Could you repeat word for word only the lines from the one containing "X149077800Y-77638800D03*" to the last line of the data below?

[Input for this task]

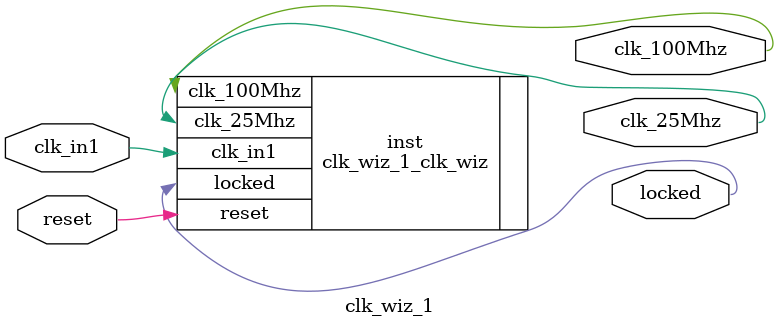
<source format=v>


`timescale 1ps/1ps

(* CORE_GENERATION_INFO = "clk_wiz_1,clk_wiz_v6_0_6_0_0,{component_name=clk_wiz_1,use_phase_alignment=true,use_min_o_jitter=false,use_max_i_jitter=false,use_dyn_phase_shift=false,use_inclk_switchover=false,use_dyn_reconfig=false,enable_axi=0,feedback_source=FDBK_AUTO,PRIMITIVE=MMCM,num_out_clk=2,clkin1_period=10.000,clkin2_period=10.000,use_power_down=false,use_reset=true,use_locked=true,use_inclk_stopped=false,feedback_type=SINGLE,CLOCK_MGR_TYPE=NA,manual_override=false}" *)

module clk_wiz_1 
 (
  // Clock out ports
  output        clk_100Mhz,
  output        clk_25Mhz,
  // Status and control signals
  input         reset,
  output        locked,
 // Clock in ports
  input         clk_in1
 );

  clk_wiz_1_clk_wiz inst
  (
  // Clock out ports  
  .clk_100Mhz(clk_100Mhz),
  .clk_25Mhz(clk_25Mhz),
  // Status and control signals               
  .reset(reset), 
  .locked(locked),
 // Clock in ports
  .clk_in1(clk_in1)
  );

endmodule

</source>
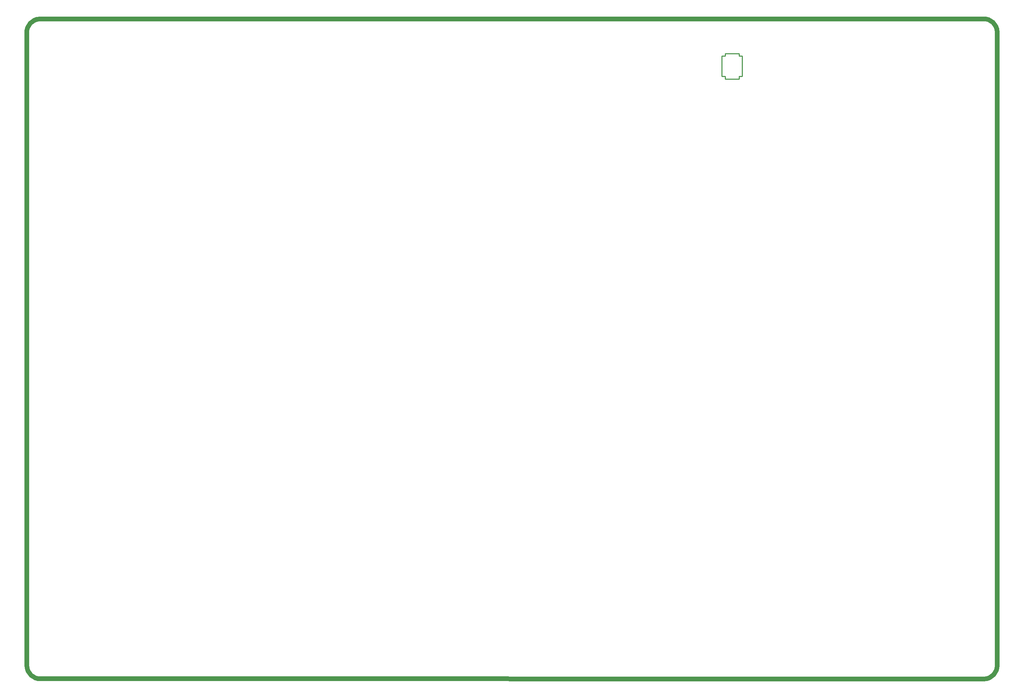
<source format=gm1>
G04*
G04 #@! TF.GenerationSoftware,Altium Limited,Altium Designer,19.1.7 (138)*
G04*
G04 Layer_Color=16711935*
%FSAX25Y25*%
%MOIN*%
G70*
G01*
G75*
%ADD14C,0.01000*%
%ADD95C,0.04724*%
D14*
X0688750Y0592000D02*
Y0594500D01*
X0685500D02*
X0688750D01*
X0685500D02*
Y0614500D01*
X0688750D01*
Y0617000D01*
X0702250D01*
Y0614500D02*
Y0617000D01*
Y0614500D02*
X0705500D01*
Y0594500D02*
Y0614500D01*
X0702250Y0594500D02*
X0705500D01*
X0702250Y0592000D02*
Y0594500D01*
X0688750Y0592000D02*
X0702250D01*
D95*
X0943500Y0002362D02*
G03*
X0956000Y0015862I-0000500J0013000D01*
G01*
X0002500Y0015000D02*
G03*
X0016000Y0002500I0013000J0000500D01*
G01*
X0014872Y0651000D02*
G03*
X0002372Y0637500I0000500J-0013000D01*
G01*
X0956000Y0638628D02*
G03*
X0942500Y0651128I-0013000J-0000500D01*
G01*
X0956000Y0015862D02*
Y0638628D01*
X0016000Y0002500D02*
X0943500Y0002362D01*
X0014872Y0651000D02*
X0942500Y0651128D01*
X0002372Y0637500D02*
X0002500Y0015000D01*
M02*

</source>
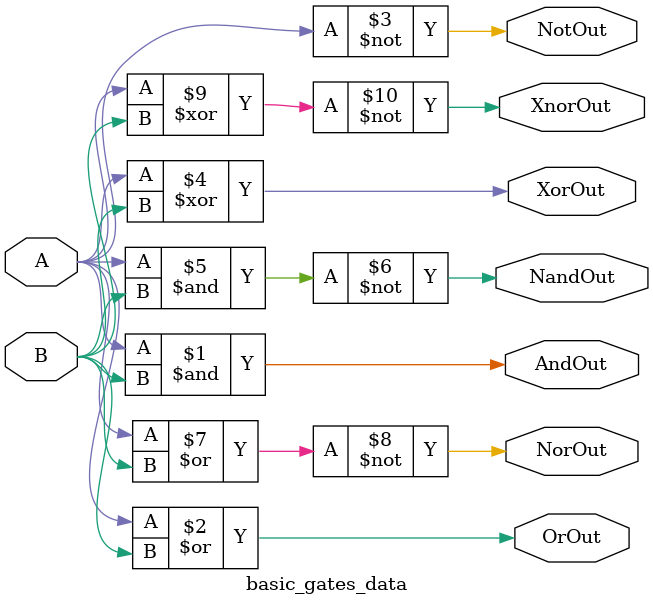
<source format=v>

module basic_gates_data(A, B, AndOut, OrOut, NotOut, XorOut, NandOut, NorOut, XnorOut);
  input A, B;
  output AndOut, OrOut, NotOut, XorOut, NandOut, NorOut, XnorOut;
  
  assign AndOut = A & B;
  assign OrOut = A | B;
  assign NotOut = ~A;
  assign XorOut = A ^ B;
  assign NandOut = ~(A & B);
  assign NorOut = ~(A | B);
  assign XnorOut = ~(A ^ B);
endmodule


</source>
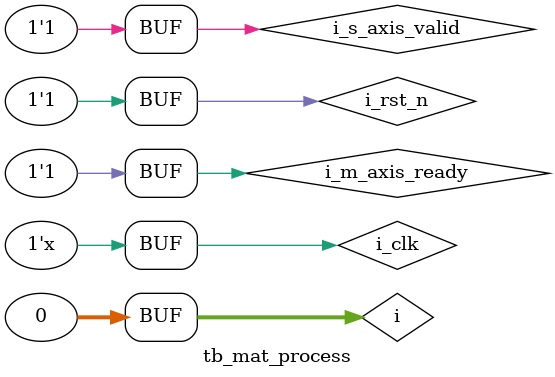
<source format=v>
`timescale 10ps / 1ps


module tb_mat_process();

reg i_clk;
reg i_rst_n;
reg [7:0] i_s_axis_mats;
wire s_axis_ready;
reg i_s_axis_valid;
wire [7:0] m_axis_res;
wire m_axis_valid;
wire m_axis_last;
reg i_m_axis_ready;

integer i;

mat_process dut(
	.axis_clk(i_clk),
	.axis_rst_n(i_rst_n),
	.S_AXIS_MATS(i_s_axis_mats),
	.S_AXIS_READY(s_axis_ready),
	.S_AXIS_VALID(i_s_axis_valid),
	.M_AXIS_RES(m_axis_res),
	.M_AXIS_VALID(m_axis_valid),
	.M_AXIS_LAST(m_axis_last),
	.M_AXIS_READY(i_m_axis_ready)
);


initial
begin
    i_clk <= 0;
    i_rst_n <= 0;
    i <= 0;
	 
    i_s_axis_valid <= 0;
    i_m_axis_ready <= 1;
	 i_s_axis_mats <= 8'h10;
	 
    #20
    i_rst_n <= 1;
	 i_s_axis_valid <= 1;
	 
end

always @(posedge i_clk)
begin
	if (s_axis_ready && i_s_axis_valid) begin
		if (i_s_axis_mats == 8'h30) begin
			i_s_axis_mats <= 8'h10;
		end else begin
			i_s_axis_mats <= i_s_axis_mats + 8'h10;
		end
	end
end


always
begin
	#10 i_clk <= ~i_clk;
end


endmodule
</source>
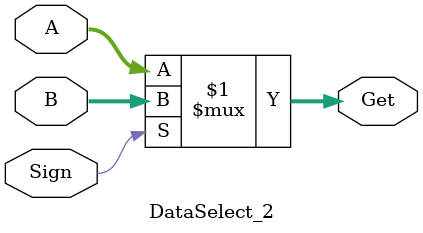
<source format=v>
`timescale 1ns / 1ps


module DataSelect_2(
    input [31:0] A, B,  
    input Sign,  
    output wire [31:0] Get);  
  
    assign Get = Sign ? B : A;  
  
endmodule  

</source>
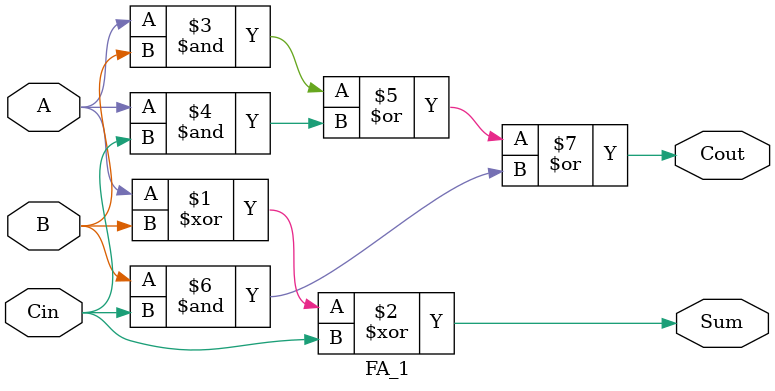
<source format=v>
module FA_1(
    input A,     // 输入信号 A
    input B,     // 输入信号 B
    input Cin,   // 输入进位信号 Cin
    output Sum,  // 输出和信号 Sum
    output Cout  // 输出进位信号 Cout
);

assign Sum=A^B^Cin;
assign Cout=(A&B)|(A&Cin)|(B&Cin);

endmodule

</source>
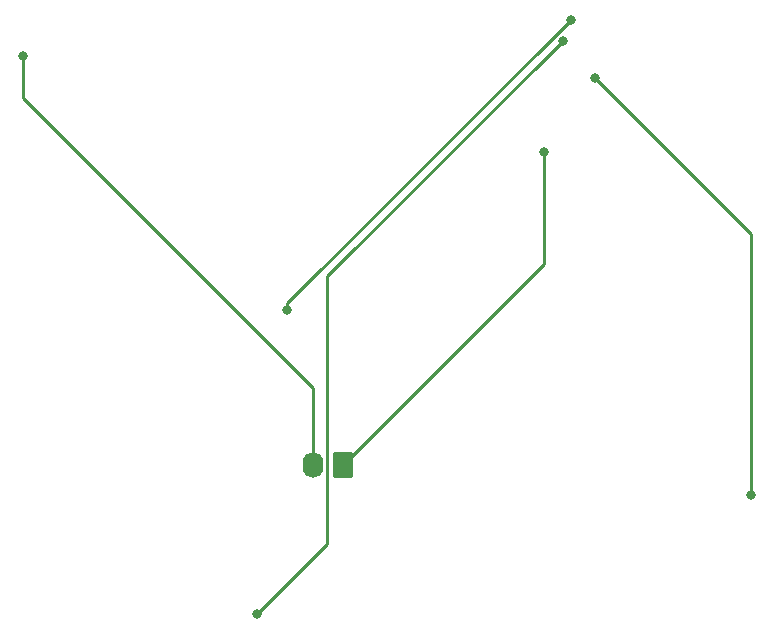
<source format=gbr>
%TF.GenerationSoftware,KiCad,Pcbnew,7.0.9*%
%TF.CreationDate,2024-04-07T12:25:56+10:00*%
%TF.ProjectId,INT-LT-F18,494e542d-4c54-42d4-9631-382e6b696361,rev?*%
%TF.SameCoordinates,Original*%
%TF.FileFunction,Copper,L2,Bot*%
%TF.FilePolarity,Positive*%
%FSLAX46Y46*%
G04 Gerber Fmt 4.6, Leading zero omitted, Abs format (unit mm)*
G04 Created by KiCad (PCBNEW 7.0.9) date 2024-04-07 12:25:56*
%MOMM*%
%LPD*%
G01*
G04 APERTURE LIST*
G04 Aperture macros list*
%AMRoundRect*
0 Rectangle with rounded corners*
0 $1 Rounding radius*
0 $2 $3 $4 $5 $6 $7 $8 $9 X,Y pos of 4 corners*
0 Add a 4 corners polygon primitive as box body*
4,1,4,$2,$3,$4,$5,$6,$7,$8,$9,$2,$3,0*
0 Add four circle primitives for the rounded corners*
1,1,$1+$1,$2,$3*
1,1,$1+$1,$4,$5*
1,1,$1+$1,$6,$7*
1,1,$1+$1,$8,$9*
0 Add four rect primitives between the rounded corners*
20,1,$1+$1,$2,$3,$4,$5,0*
20,1,$1+$1,$4,$5,$6,$7,0*
20,1,$1+$1,$6,$7,$8,$9,0*
20,1,$1+$1,$8,$9,$2,$3,0*%
G04 Aperture macros list end*
%TA.AperFunction,ComponentPad*%
%ADD10RoundRect,0.250000X0.620000X0.845000X-0.620000X0.845000X-0.620000X-0.845000X0.620000X-0.845000X0*%
%TD*%
%TA.AperFunction,ComponentPad*%
%ADD11O,1.740000X2.190000*%
%TD*%
%TA.AperFunction,ViaPad*%
%ADD12C,0.800000*%
%TD*%
%TA.AperFunction,Conductor*%
%ADD13C,0.250000*%
%TD*%
G04 APERTURE END LIST*
D10*
%TO.P,J1,1,Pin_1*%
%TO.N,/+12v-IN-A*%
X132080000Y-104140000D03*
D11*
%TO.P,J1,2,Pin_2*%
%TO.N,GNDD*%
X129540000Y-104140000D03*
%TD*%
D12*
%TO.N,Net-(D28-A)*%
X166629800Y-106680000D03*
X153409800Y-71381900D03*
%TO.N,Net-(D24-A)*%
X124790900Y-116784000D03*
X150686400Y-68229400D03*
%TO.N,Net-(D20-A)*%
X127329400Y-91021100D03*
X151342600Y-66466100D03*
%TO.N,/+12v-IN-A*%
X149077800Y-77638800D03*
%TO.N,GNDD*%
X104989600Y-69525700D03*
%TD*%
D13*
%TO.N,Net-(D28-A)*%
X166629800Y-84601900D02*
X166629800Y-106680000D01*
X153409800Y-71381900D02*
X166629800Y-84601900D01*
%TO.N,Net-(D24-A)*%
X130751800Y-88164000D02*
X150686400Y-68229400D01*
X130751800Y-110823100D02*
X130751800Y-88164000D01*
X124790900Y-116784000D02*
X130751800Y-110823100D01*
%TO.N,Net-(D20-A)*%
X127329400Y-90479300D02*
X127329400Y-91021100D01*
X151342600Y-66466100D02*
X127329400Y-90479300D01*
%TO.N,/+12v-IN-A*%
X149077800Y-87142200D02*
X149077800Y-77638800D01*
X132080000Y-104140000D02*
X149077800Y-87142200D01*
%TO.N,GNDD*%
X104989600Y-73097600D02*
X104989600Y-69525700D01*
X129540000Y-97648000D02*
X104989600Y-73097600D01*
X129540000Y-104140000D02*
X129540000Y-97648000D01*
%TD*%
M02*

</source>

[/Input for this task]

Output below:
X149077800Y-77638800D03*
%TO.N,GNDD*%
X104989600Y-69525700D03*
%TD*%
D13*
%TO.N,Net-(D28-A)*%
X166629800Y-84601900D02*
X166629800Y-106680000D01*
X153409800Y-71381900D02*
X166629800Y-84601900D01*
%TO.N,Net-(D24-A)*%
X130751800Y-88164000D02*
X150686400Y-68229400D01*
X130751800Y-110823100D02*
X130751800Y-88164000D01*
X124790900Y-116784000D02*
X130751800Y-110823100D01*
%TO.N,Net-(D20-A)*%
X127329400Y-90479300D02*
X127329400Y-91021100D01*
X151342600Y-66466100D02*
X127329400Y-90479300D01*
%TO.N,/+12v-IN-A*%
X149077800Y-87142200D02*
X149077800Y-77638800D01*
X132080000Y-104140000D02*
X149077800Y-87142200D01*
%TO.N,GNDD*%
X104989600Y-73097600D02*
X104989600Y-69525700D01*
X129540000Y-97648000D02*
X104989600Y-73097600D01*
X129540000Y-104140000D02*
X129540000Y-97648000D01*
%TD*%
M02*

</source>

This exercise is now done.